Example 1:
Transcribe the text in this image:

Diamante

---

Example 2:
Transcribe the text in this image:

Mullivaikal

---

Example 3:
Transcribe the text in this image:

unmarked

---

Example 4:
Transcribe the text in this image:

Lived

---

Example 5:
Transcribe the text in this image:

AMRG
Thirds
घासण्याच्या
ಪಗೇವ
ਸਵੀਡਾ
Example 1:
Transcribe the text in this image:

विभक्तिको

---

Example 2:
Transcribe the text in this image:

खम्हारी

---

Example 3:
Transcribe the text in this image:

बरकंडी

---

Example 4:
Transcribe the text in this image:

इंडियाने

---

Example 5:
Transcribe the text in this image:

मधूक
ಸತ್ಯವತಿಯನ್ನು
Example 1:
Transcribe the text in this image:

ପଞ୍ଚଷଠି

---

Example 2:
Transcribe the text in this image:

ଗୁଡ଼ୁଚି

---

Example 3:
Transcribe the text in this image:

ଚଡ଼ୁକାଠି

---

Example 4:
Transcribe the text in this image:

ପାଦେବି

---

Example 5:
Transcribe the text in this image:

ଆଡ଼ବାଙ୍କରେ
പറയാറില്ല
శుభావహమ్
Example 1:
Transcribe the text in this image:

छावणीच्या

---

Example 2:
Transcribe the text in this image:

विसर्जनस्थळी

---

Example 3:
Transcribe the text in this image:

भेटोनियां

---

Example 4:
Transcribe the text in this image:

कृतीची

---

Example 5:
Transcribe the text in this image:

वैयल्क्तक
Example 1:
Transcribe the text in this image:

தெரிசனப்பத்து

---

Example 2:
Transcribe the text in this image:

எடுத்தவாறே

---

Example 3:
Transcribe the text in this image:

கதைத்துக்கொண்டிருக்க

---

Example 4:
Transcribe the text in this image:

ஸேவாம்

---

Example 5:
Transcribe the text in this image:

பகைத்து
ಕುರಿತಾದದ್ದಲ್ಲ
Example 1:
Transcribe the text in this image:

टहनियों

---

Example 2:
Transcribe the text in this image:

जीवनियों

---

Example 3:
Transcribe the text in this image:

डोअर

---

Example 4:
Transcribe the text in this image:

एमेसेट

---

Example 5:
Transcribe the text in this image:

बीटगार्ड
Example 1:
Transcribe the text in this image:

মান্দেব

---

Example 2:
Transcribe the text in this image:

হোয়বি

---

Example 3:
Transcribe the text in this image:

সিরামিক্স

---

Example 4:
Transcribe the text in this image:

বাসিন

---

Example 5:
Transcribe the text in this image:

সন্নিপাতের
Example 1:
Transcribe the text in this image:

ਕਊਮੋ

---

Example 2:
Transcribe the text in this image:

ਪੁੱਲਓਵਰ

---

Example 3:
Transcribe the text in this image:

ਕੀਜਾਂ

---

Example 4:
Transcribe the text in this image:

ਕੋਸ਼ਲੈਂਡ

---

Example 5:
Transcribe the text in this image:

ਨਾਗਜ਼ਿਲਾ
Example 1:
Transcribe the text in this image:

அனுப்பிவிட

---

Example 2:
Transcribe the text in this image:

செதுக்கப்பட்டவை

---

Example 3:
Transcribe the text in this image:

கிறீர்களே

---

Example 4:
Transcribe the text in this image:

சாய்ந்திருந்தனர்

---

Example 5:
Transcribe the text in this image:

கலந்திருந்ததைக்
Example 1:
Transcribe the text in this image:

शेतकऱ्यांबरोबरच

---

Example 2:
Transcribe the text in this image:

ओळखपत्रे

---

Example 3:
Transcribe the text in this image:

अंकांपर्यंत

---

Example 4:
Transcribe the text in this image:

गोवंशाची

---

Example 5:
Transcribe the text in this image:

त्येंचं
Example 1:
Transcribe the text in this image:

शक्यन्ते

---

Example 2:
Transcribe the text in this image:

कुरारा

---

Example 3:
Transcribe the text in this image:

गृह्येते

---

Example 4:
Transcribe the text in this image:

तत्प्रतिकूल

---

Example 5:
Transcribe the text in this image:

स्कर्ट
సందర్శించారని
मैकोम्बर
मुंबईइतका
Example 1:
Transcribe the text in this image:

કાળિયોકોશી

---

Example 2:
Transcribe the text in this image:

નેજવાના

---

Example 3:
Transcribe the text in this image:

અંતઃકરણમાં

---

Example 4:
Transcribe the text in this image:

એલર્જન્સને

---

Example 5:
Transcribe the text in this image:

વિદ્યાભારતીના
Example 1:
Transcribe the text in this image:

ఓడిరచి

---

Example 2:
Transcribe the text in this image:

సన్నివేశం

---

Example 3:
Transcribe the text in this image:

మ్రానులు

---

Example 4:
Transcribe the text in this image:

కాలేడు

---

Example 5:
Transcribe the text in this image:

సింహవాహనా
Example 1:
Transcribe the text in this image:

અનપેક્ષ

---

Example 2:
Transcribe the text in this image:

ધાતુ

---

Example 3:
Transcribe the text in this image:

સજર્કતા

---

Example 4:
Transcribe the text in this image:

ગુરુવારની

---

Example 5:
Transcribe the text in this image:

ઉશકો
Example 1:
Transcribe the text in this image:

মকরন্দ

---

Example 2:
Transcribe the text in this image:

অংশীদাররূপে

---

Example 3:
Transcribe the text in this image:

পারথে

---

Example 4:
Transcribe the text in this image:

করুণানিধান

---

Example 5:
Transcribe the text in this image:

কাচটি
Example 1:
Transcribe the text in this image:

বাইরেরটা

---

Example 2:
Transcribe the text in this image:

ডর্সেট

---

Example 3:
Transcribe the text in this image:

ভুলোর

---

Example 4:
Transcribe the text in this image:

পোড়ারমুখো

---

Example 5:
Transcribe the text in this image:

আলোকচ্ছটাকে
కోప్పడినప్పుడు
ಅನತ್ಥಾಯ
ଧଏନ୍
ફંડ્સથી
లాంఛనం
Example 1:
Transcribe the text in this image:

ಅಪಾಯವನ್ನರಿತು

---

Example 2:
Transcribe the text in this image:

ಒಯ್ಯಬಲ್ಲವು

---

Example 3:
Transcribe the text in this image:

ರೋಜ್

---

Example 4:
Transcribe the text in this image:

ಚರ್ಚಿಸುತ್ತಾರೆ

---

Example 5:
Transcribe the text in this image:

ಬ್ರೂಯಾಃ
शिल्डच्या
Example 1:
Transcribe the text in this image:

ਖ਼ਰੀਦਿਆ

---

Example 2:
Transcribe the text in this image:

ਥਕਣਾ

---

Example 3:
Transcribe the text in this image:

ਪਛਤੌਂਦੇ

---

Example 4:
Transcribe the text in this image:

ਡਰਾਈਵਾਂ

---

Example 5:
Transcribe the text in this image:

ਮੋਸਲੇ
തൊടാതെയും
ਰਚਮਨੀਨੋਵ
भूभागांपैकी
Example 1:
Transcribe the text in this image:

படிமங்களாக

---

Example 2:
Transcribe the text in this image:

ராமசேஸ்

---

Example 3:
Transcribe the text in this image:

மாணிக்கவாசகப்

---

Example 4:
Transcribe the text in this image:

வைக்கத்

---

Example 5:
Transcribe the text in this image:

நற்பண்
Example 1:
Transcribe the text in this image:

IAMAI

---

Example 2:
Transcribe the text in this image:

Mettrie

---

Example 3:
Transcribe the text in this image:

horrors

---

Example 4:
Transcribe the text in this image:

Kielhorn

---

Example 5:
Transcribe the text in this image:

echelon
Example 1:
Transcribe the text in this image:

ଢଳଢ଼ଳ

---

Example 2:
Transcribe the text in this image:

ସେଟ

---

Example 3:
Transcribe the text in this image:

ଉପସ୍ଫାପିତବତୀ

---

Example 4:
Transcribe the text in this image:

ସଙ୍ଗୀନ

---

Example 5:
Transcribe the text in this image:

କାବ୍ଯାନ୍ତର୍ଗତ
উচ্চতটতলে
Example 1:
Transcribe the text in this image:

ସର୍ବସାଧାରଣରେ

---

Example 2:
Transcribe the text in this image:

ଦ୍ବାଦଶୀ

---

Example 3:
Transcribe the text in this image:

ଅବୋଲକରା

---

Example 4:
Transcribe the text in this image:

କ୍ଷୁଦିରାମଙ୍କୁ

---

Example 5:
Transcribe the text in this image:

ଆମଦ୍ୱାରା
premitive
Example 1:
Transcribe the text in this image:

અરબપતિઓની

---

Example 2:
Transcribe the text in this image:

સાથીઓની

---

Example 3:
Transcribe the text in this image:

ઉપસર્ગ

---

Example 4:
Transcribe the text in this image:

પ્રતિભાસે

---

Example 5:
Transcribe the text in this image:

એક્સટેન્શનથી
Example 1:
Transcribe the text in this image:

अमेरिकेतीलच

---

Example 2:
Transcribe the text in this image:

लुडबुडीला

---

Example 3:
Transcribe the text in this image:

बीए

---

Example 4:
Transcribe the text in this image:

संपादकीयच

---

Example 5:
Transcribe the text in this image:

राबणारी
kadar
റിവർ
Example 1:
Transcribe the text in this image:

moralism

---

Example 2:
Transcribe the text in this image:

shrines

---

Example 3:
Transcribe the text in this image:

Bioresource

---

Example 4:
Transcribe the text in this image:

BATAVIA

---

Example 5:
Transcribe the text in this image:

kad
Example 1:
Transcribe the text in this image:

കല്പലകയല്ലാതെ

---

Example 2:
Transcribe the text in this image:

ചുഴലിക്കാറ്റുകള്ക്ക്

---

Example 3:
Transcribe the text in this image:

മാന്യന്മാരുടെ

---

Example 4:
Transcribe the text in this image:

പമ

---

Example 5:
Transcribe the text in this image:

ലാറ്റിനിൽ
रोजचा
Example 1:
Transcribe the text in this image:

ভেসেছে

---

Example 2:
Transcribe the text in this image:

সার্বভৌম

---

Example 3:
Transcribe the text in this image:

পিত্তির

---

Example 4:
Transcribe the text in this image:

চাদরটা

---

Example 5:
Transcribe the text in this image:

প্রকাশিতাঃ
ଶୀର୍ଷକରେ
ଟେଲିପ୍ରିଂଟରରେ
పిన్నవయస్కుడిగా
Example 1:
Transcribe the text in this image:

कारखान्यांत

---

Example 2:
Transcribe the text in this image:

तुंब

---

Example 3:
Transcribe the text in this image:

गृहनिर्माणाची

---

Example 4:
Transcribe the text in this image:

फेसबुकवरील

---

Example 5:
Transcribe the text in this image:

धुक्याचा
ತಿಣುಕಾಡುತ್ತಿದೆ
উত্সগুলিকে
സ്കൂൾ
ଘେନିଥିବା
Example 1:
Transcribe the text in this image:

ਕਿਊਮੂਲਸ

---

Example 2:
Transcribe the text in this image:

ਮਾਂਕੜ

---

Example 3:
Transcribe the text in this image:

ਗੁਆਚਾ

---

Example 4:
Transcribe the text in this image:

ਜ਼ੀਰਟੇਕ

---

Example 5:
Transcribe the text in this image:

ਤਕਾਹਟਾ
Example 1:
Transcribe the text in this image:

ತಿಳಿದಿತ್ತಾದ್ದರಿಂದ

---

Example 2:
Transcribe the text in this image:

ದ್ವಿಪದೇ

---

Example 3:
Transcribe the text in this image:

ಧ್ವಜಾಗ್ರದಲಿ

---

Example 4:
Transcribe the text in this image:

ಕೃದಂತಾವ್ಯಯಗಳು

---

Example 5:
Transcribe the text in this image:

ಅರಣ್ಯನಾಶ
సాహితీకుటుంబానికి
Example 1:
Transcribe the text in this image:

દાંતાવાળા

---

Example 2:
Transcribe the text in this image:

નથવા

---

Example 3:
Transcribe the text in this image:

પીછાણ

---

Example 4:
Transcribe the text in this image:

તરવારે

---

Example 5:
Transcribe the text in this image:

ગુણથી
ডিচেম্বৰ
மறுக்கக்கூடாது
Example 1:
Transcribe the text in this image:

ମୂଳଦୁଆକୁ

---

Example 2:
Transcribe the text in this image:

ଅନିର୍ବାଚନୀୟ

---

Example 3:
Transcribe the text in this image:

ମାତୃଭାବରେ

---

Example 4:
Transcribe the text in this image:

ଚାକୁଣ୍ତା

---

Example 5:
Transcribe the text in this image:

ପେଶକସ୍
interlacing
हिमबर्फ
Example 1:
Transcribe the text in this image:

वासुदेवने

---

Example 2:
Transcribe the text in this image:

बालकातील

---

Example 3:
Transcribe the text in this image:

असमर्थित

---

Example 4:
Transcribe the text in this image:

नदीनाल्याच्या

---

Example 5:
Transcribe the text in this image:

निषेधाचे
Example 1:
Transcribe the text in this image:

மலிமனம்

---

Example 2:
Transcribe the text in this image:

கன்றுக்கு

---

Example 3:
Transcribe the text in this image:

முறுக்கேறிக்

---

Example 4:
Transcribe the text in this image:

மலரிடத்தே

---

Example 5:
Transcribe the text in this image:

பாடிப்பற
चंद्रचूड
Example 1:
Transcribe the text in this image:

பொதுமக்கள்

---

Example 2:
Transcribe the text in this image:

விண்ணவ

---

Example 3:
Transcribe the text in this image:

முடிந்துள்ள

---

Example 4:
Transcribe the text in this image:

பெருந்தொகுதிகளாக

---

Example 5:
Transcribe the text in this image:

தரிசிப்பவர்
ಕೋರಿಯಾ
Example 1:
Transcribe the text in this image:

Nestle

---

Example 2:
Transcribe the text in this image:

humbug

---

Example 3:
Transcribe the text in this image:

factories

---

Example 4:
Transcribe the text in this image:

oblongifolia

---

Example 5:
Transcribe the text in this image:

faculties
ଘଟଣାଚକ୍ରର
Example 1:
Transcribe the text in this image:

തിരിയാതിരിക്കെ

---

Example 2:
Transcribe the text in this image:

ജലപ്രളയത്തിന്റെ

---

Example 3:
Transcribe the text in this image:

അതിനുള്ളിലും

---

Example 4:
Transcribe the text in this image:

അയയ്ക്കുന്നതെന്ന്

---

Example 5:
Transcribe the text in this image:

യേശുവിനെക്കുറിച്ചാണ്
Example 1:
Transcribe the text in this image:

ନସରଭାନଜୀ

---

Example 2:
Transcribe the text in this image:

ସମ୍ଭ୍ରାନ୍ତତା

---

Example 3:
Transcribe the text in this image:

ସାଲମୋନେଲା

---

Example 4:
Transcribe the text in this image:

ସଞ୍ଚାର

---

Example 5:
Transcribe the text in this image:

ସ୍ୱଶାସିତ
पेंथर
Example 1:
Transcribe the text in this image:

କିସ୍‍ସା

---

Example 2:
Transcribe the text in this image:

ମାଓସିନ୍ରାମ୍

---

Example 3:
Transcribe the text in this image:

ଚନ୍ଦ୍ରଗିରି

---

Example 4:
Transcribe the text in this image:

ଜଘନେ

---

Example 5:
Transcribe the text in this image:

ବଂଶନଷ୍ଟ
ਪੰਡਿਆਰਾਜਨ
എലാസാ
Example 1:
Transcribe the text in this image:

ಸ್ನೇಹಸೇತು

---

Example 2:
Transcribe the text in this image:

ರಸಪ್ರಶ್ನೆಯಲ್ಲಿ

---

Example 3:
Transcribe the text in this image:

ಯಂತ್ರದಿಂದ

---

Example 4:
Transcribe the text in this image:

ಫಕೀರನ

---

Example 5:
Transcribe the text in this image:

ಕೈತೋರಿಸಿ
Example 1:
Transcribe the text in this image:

• [What the exercise asks]: Switch every "Transcribe" to "Write out" in the material, from its start through the line containing "ಸತ್ಯವತಿಯನ್ನು", and give that stretch back with nothing else changed.

• [Result for this exercise]:
Example 1:
Write out the text in this image:

Diamante

---

Example 2:
Write out the text in this image:

Mullivaikal

---

Example 3:
Write out the text in this image:

unmarked

---

Example 4:
Write out the text in this image:

Lived

---

Example 5:
Write out the text in this image:

AMRG
Thirds
घासण्याच्या
ಪಗೇವ
ਸਵੀਡਾ
Example 1:
Write out the text in this image:

विभक्तिको

---

Example 2:
Write out the text in this image:

खम्हारी

---

Example 3:
Write out the text in this image:

बरकंडी

---

Example 4:
Write out the text in this image:

इंडियाने

---

Example 5:
Write out the text in this image:

मधूक
ಸತ್ಯವತಿಯನ್ನು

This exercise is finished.